HESI RN
HESI Fundamentals Practice Test
1. When caring for an immobile client, what nursing diagnosis has the highest priority?
- A. Risk for fluid volume deficit.
- B. Impaired gas exchange.
- C. Risk for impaired skin integrity.
- D. Altered tissue perfusion.
Correct answer: B
Rationale: When caring for an immobile client, the nursing diagnosis with the highest priority is impaired gas exchange. This is because impaired gas exchange implies difficulty with breathing, which is essential for sustaining life. Adequate oxygenation is crucial for all bodily functions, and any impairment in gas exchange can lead to serious complications, making it the priority nursing diagnosis to address in an immobile client. Choices A, C, and D are important considerations as well when caring for an immobile client, but they are secondary to impaired gas exchange. Risk for fluid volume deficit may occur due to immobility, but ensuring proper gas exchange takes precedence as it directly impacts the client's immediate survival. Risk for impaired skin integrity is a concern in immobile clients but does not pose an immediate threat to life like impaired gas exchange. Altered tissue perfusion is also critical but is usually a consequence of impaired gas exchange, reinforcing the priority of addressing gas exchange first.
2. When caring for a client in hemorrhagic shock, how should the nurse position the client?
- A. Flat in bed with legs elevated.
- B. Flat in bed.
- C. Trendelenburg position.
- D. Semi-Fowler's position.
Correct answer: A
Rationale: When caring for a client in hemorrhagic shock, the nurse should position the client flat in bed with legs elevated. Elevating the legs helps increase venous return to the heart, aiding in the management of hemorrhagic shock by maintaining perfusion to vital organs.
3. After surgery, a patient has decreased cardiac output. What is a likely observation by the nurse?
- A. Decreased urine output
- B. Increased urine output
- C. Flushing of the skin
- D. Hyperventilation
Correct answer: A
Rationale: A decrease in cardiac output can lead to decreased blood flow to the kidneys, resulting in decreased urine output. The kidneys rely on adequate blood supply to filter waste and produce urine. Therefore, a decreased urine output is a common observation when cardiac output is reduced. Choices B, C, and D are incorrect. Increased urine output is not typically associated with decreased cardiac output; flushing of the skin is more related to vasodilation, and hyperventilation is not directly linked to decreased cardiac output.
4. The healthcare provider plans to foster a therapeutic relationship with the patient utilizing therapeutic techniques of communication.
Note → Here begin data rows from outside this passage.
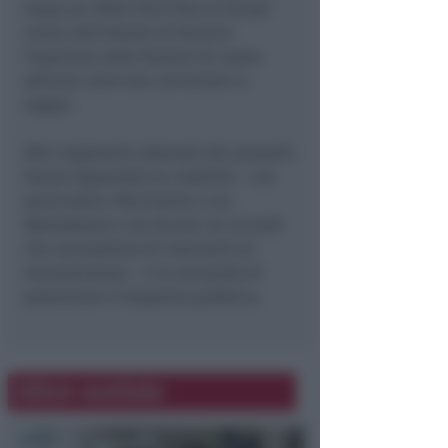
tassa sui rifiuti (Tari) fino al 50 per
cento nell’intento di favorire
l’apertura nelle frazioni di nuove
attività come bar, alimentari e
negozi.
Altri argomenti sollevati dai presenti
hanno riguardato la viabilità – con
particolare riferimento a via
Montalbano e ad alcune vie vicinali
che necessitano di interventi di
manutenzione – e la necessità di
potenziare il trasporto pubblico.
Altre notizie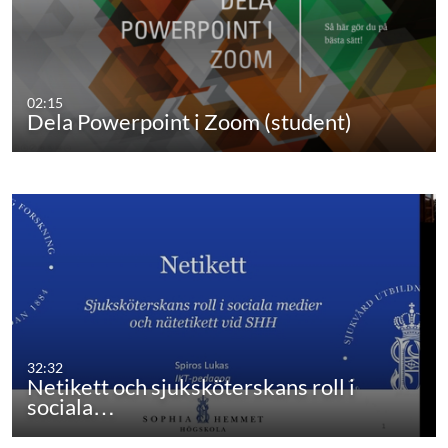
02:15
Dela Powerpoint i Zoom (student)
32:32
Netikett och sjuksköterskans roll i
sociala…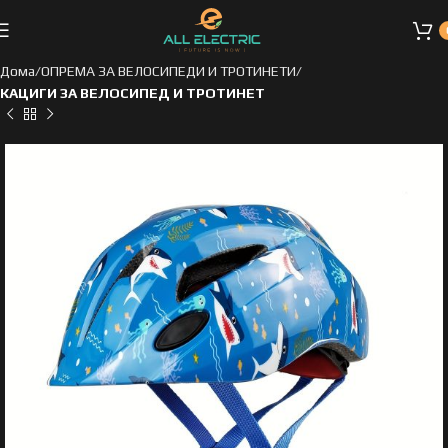
Дома
ОПРЕМА ЗА ВЕЛОСИПЕДИ И ТРОТИНЕТИ
КАЦИГИ ЗА ВЕЛОСИПЕД И ТРОТИНЕТ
It is most important that the provider:
- A. Work on establishing rapport with the patient.
- B. Use humor to lighten emotionally charged topics of discussion.
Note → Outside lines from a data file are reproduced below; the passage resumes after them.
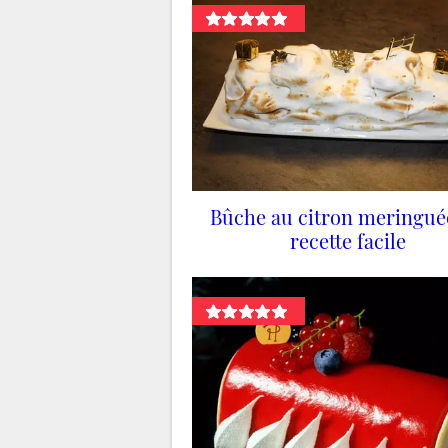
Bûche au citron meringuée
recette facile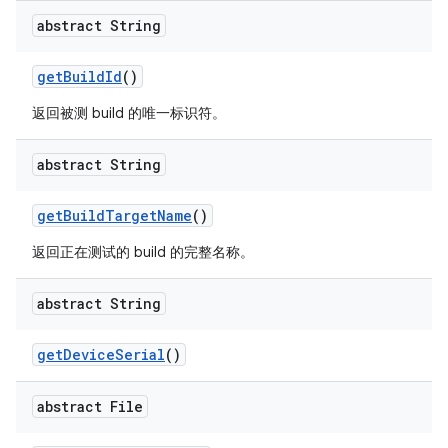
abstract String
get
Build
Id
()
返回被测 build 的唯一标识符。
abstract String
get
Build
Target
Name
()
返回正在测试的 build 的完整名称。
abstract String
get
Device
Serial
()
abstract File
- C. Empathize with the patient when the patient shares sad feelings.
- D. Demonstrate respect when discussing emotionally charged topics.
Correct answer: D
Rationale: In fostering a therapeutic relationship, demonstrating respect is essential as it helps the patient feel valued and understood. Respectful communication contributes to building trust and a safe environment for open and honest discussions.
5. A client is admitted with a fever of unknown origin. To assess fever patterns, which intervention should the nurse implement?
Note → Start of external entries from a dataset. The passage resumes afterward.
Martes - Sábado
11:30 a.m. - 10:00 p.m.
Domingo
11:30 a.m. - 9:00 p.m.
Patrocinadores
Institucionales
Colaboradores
- A. Document the client’s temperature fluctuations
- B. Assess for flushed, warm skin consistently
- C. Measure temperature at regular intervals
- D. Use different sites for temperature measurement
Correct answer: C
Rationale: To assess fever patterns accurately, the nurse should measure the client’s temperature at regular intervals. This approach helps in identifying the pattern of fever spikes and fluctuations, which can provide valuable information for diagnostic and treatment purposes. Assessing for flushed, warm skin or documenting circadian rhythms may not directly reveal the fever pattern, while varying temperature measurement sites could lead to inconsistent readings. Therefore, measuring temperature at regular intervals is the most appropriate intervention to identify fever patterns in this scenario.